Este descubrimiento, que data del Paleolítico superior, cuestiona nuestra comprensión de las primeras representaciones espaciales.
Los grabados y las modificaciones del suelo de la cueva de Ségognole 3 parecen reproducir el paisaje circundante, con sus cursos de agua y relieves. Una hazaña técnica y artística que demuestra un pensamiento abstracto ya sofisticado.
La cueva de Ségognole 3, situada en Noisy-sur-École, es conocida desde la década de 1980 por sus grabados rupestres, en particular dos caballos que enmarcan una representación femenina.

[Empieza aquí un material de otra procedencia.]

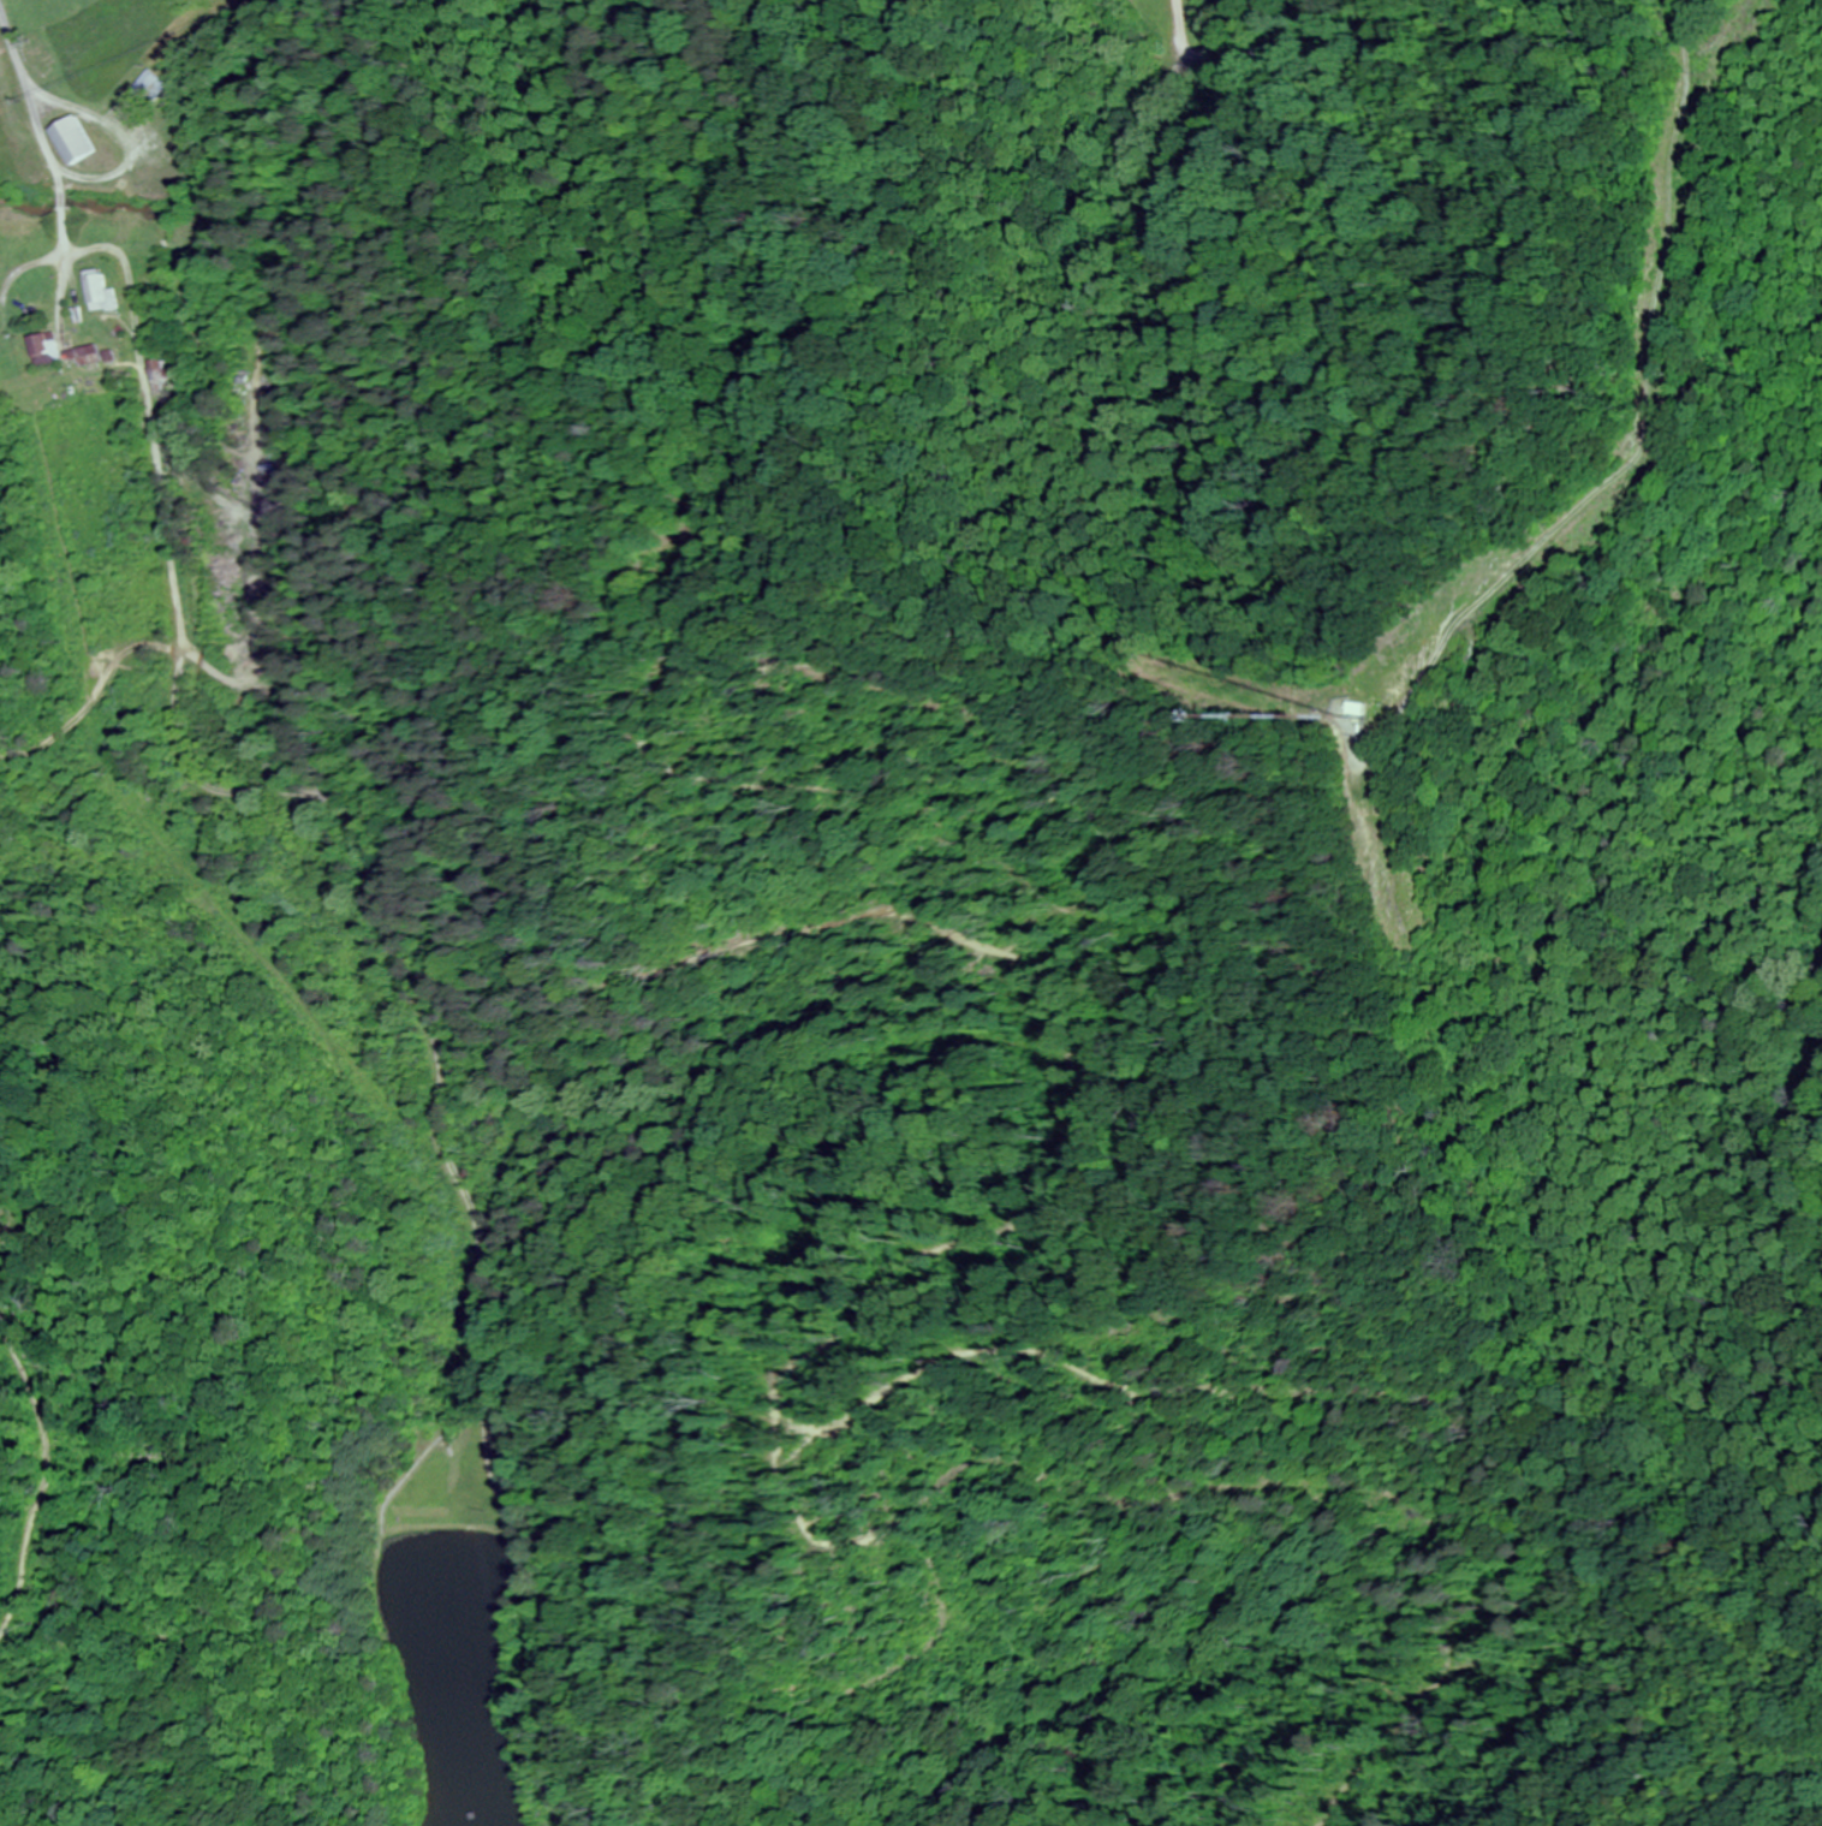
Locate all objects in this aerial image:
road: (14, 51)
building: (150, 90)
building: (81, 141)
building: (102, 294)
building: (64, 353)
building: (157, 377)
building: (1370, 708)

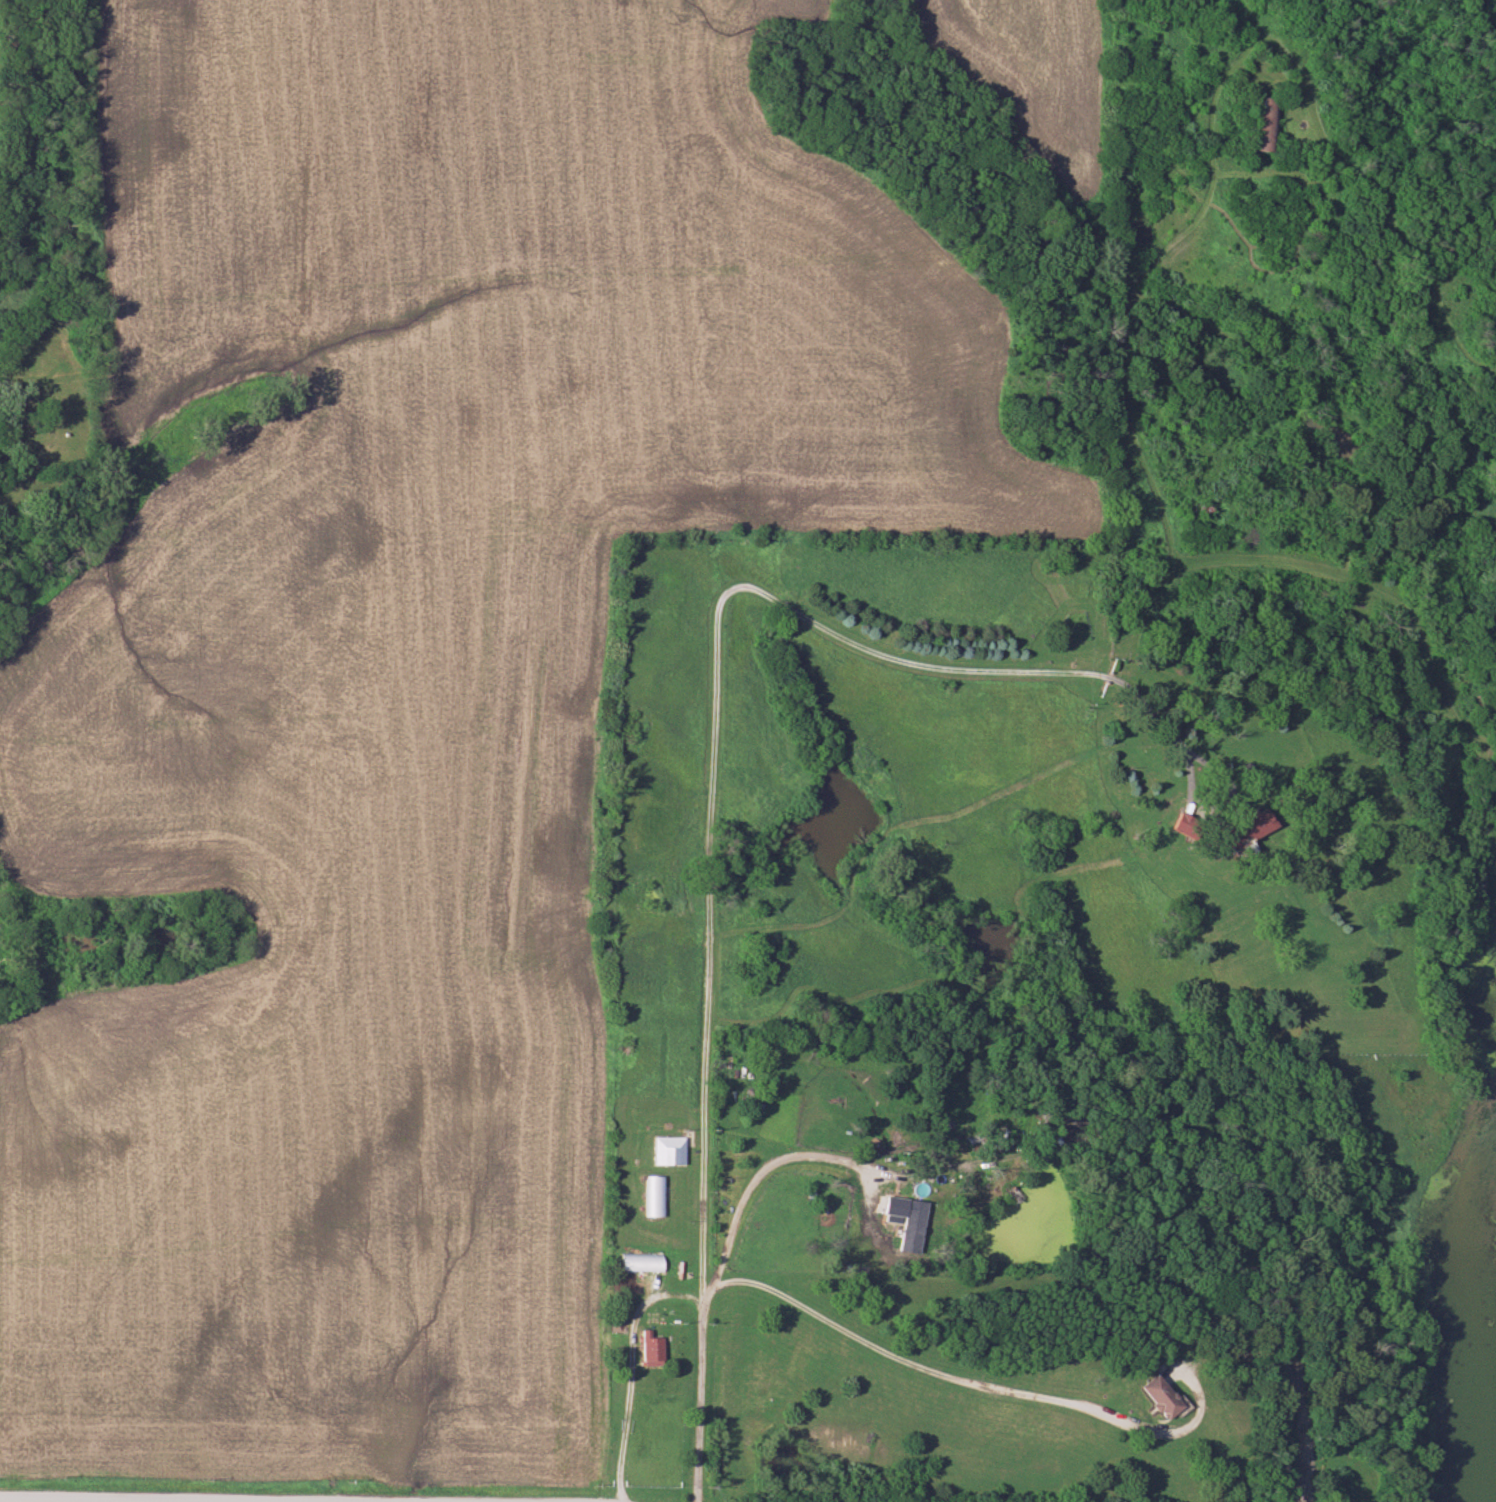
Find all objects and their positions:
building: (1260, 128)
building: (1242, 833)
road: (711, 863)
building: (664, 1151)
road: (760, 1180)
building: (650, 1196)
building: (635, 1262)
building: (643, 1349)
road: (946, 1379)
building: (1154, 1396)
road: (1292, 1435)
road: (257, 1501)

Sin embargo, son las modificaciones del suelo las que recientemente han captado la atención de los científicos. Surcos y depresiones, cuidadosamente excavados, forman una red hidráulica compleja.
Estas modificaciones, según los investigadores, no son fruto del azar. Reproducen el sistema hidrográfico del valle del École, situado en las proximidades.
El agua de lluvia que fluía a través de estas estructuras animaba antiguamente este paisaje en miniatura, creando una representación dinámica y funcional.